[EM] What is the name of this simplest STV multi-winner method?
robert bristow-johnson
rbj at audioimagination.com
Fri Nov 25 16:54:45 PST 2022
Okay guys, I never used the word "proportional" or "PR".
I know "STV" is commonly equated to "multi-winner RCV" by the same folks who equate "RCV" and "IRV". I still think "STV", given the root meaning of the phrase, is applicable in semantic. I know I am resisting a pre-established convention, but if the RCV method is in sequential rounds where individual votes were being transferred from one candidate to another, it's STV in my semantic. This convention I dislike less than when FairVote (and some jurisdictions) adopted "RCV" to mean only Hare STV.
Thanks, Jack, for the doi link.
And thanks everyone for the semantic help.
Never said it was "PR", but I still say it's semantically more accurate to say it's "STV" even if that is not the convention of practice.

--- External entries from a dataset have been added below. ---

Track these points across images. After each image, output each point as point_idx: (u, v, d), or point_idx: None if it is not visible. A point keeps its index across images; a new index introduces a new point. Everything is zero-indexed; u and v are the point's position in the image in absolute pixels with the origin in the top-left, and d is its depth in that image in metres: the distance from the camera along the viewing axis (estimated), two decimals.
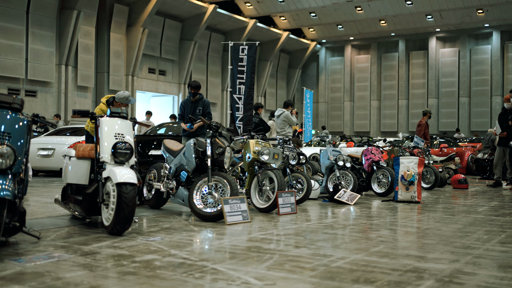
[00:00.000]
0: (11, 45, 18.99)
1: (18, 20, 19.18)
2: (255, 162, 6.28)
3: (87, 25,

And Ken B, I'm getting right back to you.
Thank y'all.
robert
> On 11/25/2022 6:32 PM EST Kristofer Munsterhjelm <km_elmet at t-online.de> wrote:
>
>
> On 11/25/22 23:47, Andy Dienes wrote:
> > Bottoms-up IRV. It is not very proportional though.
>
> I've also heard it referred to as "at-large IRV" (LWV Boulder,
> https://downloads.regulations.gov/EAC-2020-0002-0003/attachment_1.pdf
> page 4) or "bloc IRV" (Jameson Quinn,
> https://twitter.com/bettercount_us/status/1412445147015622664)
>
> I wouldn't call it STV either, and it can be near-arbitrarily
> disproportional, e.g.
>
> 1048576: A>B>C>D>E
> 1: F
>
> Two to be elected, the Droop proportionality criterion says that A and B
> must be elected, but B, C, D, and E are eliminated by plain IRV because
> they have no first preferences, leading A and F to be elected.
--
r b-j . _ . _ . _ . _ rbj at audioimagination.com
"Imagination is more important than knowledge."